DATA IN THIS EXERCISE START
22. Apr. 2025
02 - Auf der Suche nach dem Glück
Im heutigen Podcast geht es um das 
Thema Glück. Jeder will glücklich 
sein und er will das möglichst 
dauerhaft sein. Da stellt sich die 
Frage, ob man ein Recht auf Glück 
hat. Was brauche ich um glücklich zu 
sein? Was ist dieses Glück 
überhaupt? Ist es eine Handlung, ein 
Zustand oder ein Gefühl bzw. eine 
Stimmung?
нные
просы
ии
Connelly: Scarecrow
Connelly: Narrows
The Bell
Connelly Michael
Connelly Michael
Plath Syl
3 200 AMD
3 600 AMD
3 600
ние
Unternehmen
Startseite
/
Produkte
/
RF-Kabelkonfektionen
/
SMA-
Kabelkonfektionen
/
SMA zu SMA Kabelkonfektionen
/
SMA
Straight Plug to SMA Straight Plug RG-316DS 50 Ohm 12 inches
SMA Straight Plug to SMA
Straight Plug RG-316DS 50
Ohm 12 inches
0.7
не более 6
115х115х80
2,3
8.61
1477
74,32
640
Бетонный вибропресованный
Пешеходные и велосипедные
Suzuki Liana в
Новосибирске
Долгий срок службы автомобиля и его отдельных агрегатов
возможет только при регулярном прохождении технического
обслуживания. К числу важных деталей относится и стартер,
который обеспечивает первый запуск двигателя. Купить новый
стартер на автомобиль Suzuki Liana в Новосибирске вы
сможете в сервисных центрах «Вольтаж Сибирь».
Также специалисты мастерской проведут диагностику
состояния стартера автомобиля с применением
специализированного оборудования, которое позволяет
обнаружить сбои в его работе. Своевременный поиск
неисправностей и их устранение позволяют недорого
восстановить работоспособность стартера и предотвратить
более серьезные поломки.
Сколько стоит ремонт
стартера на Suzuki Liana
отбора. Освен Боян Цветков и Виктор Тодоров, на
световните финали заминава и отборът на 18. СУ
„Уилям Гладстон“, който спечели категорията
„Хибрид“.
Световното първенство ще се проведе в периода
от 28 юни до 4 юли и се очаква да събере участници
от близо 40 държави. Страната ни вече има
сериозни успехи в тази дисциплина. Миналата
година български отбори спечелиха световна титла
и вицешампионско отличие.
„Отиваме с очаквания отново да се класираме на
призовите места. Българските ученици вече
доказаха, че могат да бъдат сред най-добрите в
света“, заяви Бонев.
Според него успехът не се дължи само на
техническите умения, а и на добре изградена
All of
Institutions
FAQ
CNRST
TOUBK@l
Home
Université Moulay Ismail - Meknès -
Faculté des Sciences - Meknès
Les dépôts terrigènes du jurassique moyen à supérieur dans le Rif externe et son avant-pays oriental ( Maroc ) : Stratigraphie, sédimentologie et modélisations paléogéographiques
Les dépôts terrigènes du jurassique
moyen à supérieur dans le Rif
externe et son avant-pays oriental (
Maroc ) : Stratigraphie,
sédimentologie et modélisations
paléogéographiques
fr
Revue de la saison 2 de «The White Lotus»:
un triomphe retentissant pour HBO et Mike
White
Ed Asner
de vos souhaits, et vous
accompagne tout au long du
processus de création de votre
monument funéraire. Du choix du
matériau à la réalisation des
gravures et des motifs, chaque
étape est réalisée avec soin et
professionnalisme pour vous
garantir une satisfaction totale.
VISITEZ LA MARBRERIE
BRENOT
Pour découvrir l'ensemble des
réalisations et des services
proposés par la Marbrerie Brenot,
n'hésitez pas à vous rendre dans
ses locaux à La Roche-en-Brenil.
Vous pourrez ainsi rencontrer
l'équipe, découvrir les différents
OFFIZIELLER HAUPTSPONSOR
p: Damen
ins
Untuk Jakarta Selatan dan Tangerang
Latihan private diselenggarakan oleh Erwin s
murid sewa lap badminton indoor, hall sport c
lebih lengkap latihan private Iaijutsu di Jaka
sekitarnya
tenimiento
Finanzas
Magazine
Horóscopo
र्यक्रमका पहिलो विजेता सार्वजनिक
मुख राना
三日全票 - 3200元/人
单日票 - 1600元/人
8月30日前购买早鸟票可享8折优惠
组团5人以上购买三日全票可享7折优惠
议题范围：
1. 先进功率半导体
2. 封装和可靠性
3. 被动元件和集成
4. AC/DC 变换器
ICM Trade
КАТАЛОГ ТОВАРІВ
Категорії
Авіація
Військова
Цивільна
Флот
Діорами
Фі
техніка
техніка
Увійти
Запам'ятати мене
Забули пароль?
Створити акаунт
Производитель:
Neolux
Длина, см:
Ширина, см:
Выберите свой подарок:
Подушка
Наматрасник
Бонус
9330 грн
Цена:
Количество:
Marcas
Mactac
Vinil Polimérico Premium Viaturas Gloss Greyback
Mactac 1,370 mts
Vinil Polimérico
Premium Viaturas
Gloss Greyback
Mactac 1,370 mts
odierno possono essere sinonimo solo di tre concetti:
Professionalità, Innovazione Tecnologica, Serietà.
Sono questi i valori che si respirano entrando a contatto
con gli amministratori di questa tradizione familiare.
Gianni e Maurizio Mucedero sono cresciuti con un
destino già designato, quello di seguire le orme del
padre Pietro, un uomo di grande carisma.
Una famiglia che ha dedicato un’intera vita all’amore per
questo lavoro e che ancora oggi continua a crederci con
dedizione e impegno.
DATA IN THIS EXERCISE END
» **TASK OBJECTIVE**:
Update all the lines above by changing every "Suzuki Liana" to "Suzuki Swift", and leave everything else as it is.

» **TASK SOLUTION**:
22. Apr. 2025
02 - Auf der Suche nach dem Glück
Im heutigen Podcast geht es um das 
Thema Glück. Jeder will glücklich 
sein und er will das möglichst 
dauerhaft sein. Da stellt sich die 
Frage, ob man ein Recht auf Glück 
hat. Was brauche ich um glücklich zu 
sein? Was ist dieses Glück 
überhaupt? Ist es eine Handlung, ein 
Zustand oder ein Gefühl bzw. eine 
Stimmung?
нные
просы
ии
Connelly: Scarecrow
Connelly: Narrows
The Bell
Connelly Michael
Connelly Michael
Plath Syl
3 200 AMD
3 600 AMD
3 600
ние
Unternehmen
Startseite
/
Produkte
/
RF-Kabelkonfektionen
/
SMA-
Kabelkonfektionen
/
SMA zu SMA Kabelkonfektionen
/
SMA
Straight Plug to SMA Straight Plug RG-316DS 50 Ohm 12 inches
SMA Straight Plug to SMA
Straight Plug RG-316DS 50
Ohm 12 inches
0.7
не более 6
115х115х80
2,3
8.61
1477
74,32
640
Бетонный вибропресованный
Пешеходные и велосипедные
Suzuki Swift в
Новосибирске
Долгий срок службы автомобиля и его отдельных агрегатов
возможет только при регулярном прохождении технического
обслуживания. К числу важных деталей относится и стартер,
который обеспечивает первый запуск двигателя. Купить новый
стартер на автомобиль Suzuki Swift в Новосибирске вы
сможете в сервисных центрах «Вольтаж Сибирь».
Также специалисты мастерской проведут диагностику
состояния стартера автомобиля с применением
специализированного оборудования, которое позволяет
обнаружить сбои в его работе. Своевременный поиск
неисправностей и их устранение позволяют недорого
восстановить работоспособность стартера и предотвратить
более серьезные поломки.
Сколько стоит ремонт
стартера на Suzuki Swift
отбора. Освен Боян Цветков и Виктор Тодоров, на
световните финали заминава и отборът на 18. СУ
„Уилям Гладстон“, който спечели категорията
„Хибрид“.
Световното първенство ще се проведе в периода
от 28 юни до 4 юли и се очаква да събере участници
от близо 40 държави. Страната ни вече има
сериозни успехи в тази дисциплина. Миналата
година български отбори спечелиха световна титла
и вицешампионско отличие.
„Отиваме с очаквания отново да се класираме на
призовите места. Българските ученици вече
доказаха, че могат да бъдат сред най-добрите в
света“, заяви Бонев.
Според него успехът не се дължи само на
техническите умения, а и на добре изградена
All of
Institutions
FAQ
CNRST
TOUBK@l
Home
Université Moulay Ismail - Meknès -
Faculté des Sciences - Meknès
Les dépôts terrigènes du jurassique moyen à supérieur dans le Rif externe et son avant-pays oriental ( Maroc ) : Stratigraphie, sédimentologie et modélisations paléogéographiques
Les dépôts terrigènes du jurassique
moyen à supérieur dans le Rif
externe et son avant-pays oriental (
Maroc ) : Stratigraphie,
sédimentologie et modélisations
paléogéographiques
fr
Revue de la saison 2 de «The White Lotus»:
un triomphe retentissant pour HBO et Mike
White
Ed Asner
de vos souhaits, et vous
accompagne tout au long du
processus de création de votre
monument funéraire. Du choix du
matériau à la réalisation des
gravures et des motifs, chaque
étape est réalisée avec soin et
professionnalisme pour vous
garantir une satisfaction totale.
VISITEZ LA MARBRERIE
BRENOT
Pour découvrir l'ensemble des
réalisations et des services
proposés par la Marbrerie Brenot,
n'hésitez pas à vous rendre dans
ses locaux à La Roche-en-Brenil.
Vous pourrez ainsi rencontrer
l'équipe, découvrir les différents
OFFIZIELLER HAUPTSPONSOR
p: Damen
ins
Untuk Jakarta Selatan dan Tangerang
Latihan private diselenggarakan oleh Erwin s
murid sewa lap badminton indoor, hall sport c
lebih lengkap latihan private Iaijutsu di Jaka
sekitarnya
tenimiento
Finanzas
Magazine
Horóscopo
र्यक्रमका पहिलो विजेता सार्वजनिक
मुख राना
三日全票 - 3200元/人
单日票 - 1600元/人
8月30日前购买早鸟票可享8折优惠
组团5人以上购买三日全票可享7折优惠
议题范围：
1. 先进功率半导体
2. 封装和可靠性
3. 被动元件和集成
4. AC/DC 变换器
ICM Trade
КАТАЛОГ ТОВАРІВ
Категорії
Авіація
Військова
Цивільна
Флот
Діорами
Фі
техніка
техніка
Увійти
Запам'ятати мене
Забули пароль?
Створити акаунт
Производитель:
Neolux
Длина, см:
Ширина, см:
Выберите свой подарок:
Подушка
Наматрасник
Бонус
9330 грн
Цена:
Количество:
Marcas
Mactac
Vinil Polimérico Premium Viaturas Gloss Greyback
Mactac 1,370 mts
Vinil Polimérico
Premium Viaturas
Gloss Greyback
Mactac 1,370 mts
odierno possono essere sinonimo solo di tre concetti:
Professionalità, Innovazione Tecnologica, Serietà.
Sono questi i valori che si respirano entrando a contatto
con gli amministratori di questa tradizione familiare.
Gianni e Maurizio Mucedero sono cresciuti con un
destino già designato, quello di seguire le orme del
padre Pietro, un uomo di grande carisma.
Una famiglia che ha dedicato un’intera vita all’amore per
questo lavoro e che ancora oggi continua a crederci con
dedizione e impegno.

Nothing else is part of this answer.